# Almost done!



## CFBlue (Jun 28, 1999)

Just waiting for the Nokons (Tomorrow). Pretty sweet ride so far! Full Record with FSA cranks. Sorry the pics are crap, lights suck inside at night!

K


----------



## Piles (Jun 25, 2004)

After seeing that, all i can sy is, OMG you've got your xmas tree up already?


----------



## 4bykn (Jan 28, 2001)

Schwing!!!!


----------



## D.K. (Sep 19, 2005)

*Different carbon weave on mine*

It's interesting........the size of the weave on yours is much wider than on mine. In fact your's is similiar to another CR1 team that a guy in my club has.
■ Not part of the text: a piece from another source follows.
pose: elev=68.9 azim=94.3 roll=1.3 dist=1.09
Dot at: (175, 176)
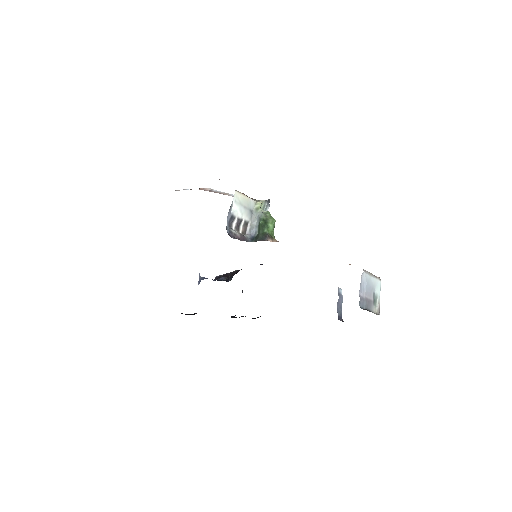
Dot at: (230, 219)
Yours and his is much wider than mine. Mine is much tighter. It looks as tight as cloth under magnification. I'm thinking that it is a function of frame size. Mine being an XL frame(58) they used a tighter weave for increased stiffness, vs my buddy who has a M (54).


----------



## niteflyer (Dec 12, 2004)

*Which CR1 is this?*

Is this a 2006 CR1 SL Frame set? The Scott website makes the SL look really black and blue. Looks all black in real life.


----------



## CFBlue (Jun 28, 1999)

You probably have an older CR1, all 2004 and up (I believe it is 2004) are the wide weave style carbon regardless of frame size. As for the bike, yes 2006 SL, it is more Anthracite, very not blue. The frame needs to be held to understand how amazing it looks with the colors. I have updated it since the above photos and have a few new pics! Nokons and ZG's

K


----------